STATED GOAL — Which lines of the records contain the string "curve"? Copy every such line, and treat uppercase and lowercase as different.

DATA FOR THE TASK —

========================================

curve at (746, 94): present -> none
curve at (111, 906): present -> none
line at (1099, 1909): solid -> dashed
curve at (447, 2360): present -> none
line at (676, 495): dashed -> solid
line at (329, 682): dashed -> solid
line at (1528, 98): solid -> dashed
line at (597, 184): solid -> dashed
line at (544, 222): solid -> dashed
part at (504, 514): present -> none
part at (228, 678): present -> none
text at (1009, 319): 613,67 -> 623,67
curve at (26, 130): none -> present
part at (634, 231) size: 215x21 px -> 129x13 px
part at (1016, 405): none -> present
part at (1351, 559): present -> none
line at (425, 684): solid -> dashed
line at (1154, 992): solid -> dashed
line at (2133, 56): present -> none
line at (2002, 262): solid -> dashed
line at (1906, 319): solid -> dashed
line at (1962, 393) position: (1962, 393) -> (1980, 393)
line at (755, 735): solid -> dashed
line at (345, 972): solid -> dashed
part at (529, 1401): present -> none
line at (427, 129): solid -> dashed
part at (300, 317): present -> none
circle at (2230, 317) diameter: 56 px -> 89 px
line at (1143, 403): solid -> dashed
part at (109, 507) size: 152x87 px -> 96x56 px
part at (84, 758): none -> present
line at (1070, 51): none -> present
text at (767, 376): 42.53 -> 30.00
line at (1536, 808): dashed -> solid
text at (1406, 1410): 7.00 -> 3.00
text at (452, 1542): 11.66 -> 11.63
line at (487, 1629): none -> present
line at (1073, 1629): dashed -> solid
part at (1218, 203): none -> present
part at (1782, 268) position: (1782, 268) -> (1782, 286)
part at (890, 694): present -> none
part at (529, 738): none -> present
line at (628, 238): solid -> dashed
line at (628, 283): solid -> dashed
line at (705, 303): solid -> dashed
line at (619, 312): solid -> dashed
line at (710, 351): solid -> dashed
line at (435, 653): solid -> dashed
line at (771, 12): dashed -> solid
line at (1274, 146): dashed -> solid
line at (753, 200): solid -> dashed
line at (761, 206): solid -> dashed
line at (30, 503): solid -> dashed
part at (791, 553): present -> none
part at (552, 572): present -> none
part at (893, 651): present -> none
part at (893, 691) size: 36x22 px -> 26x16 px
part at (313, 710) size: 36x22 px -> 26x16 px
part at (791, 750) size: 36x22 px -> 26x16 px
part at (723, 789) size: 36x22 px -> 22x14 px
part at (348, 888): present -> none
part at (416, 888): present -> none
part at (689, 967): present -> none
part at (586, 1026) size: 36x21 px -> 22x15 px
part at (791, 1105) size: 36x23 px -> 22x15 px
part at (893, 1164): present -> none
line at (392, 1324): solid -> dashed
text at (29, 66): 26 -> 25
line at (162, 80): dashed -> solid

========================================

TASK RESPONSE —
curve at (746, 94): present -> none
curve at (111, 906): present -> none
curve at (447, 2360): present -> none
curve at (26, 130): none -> present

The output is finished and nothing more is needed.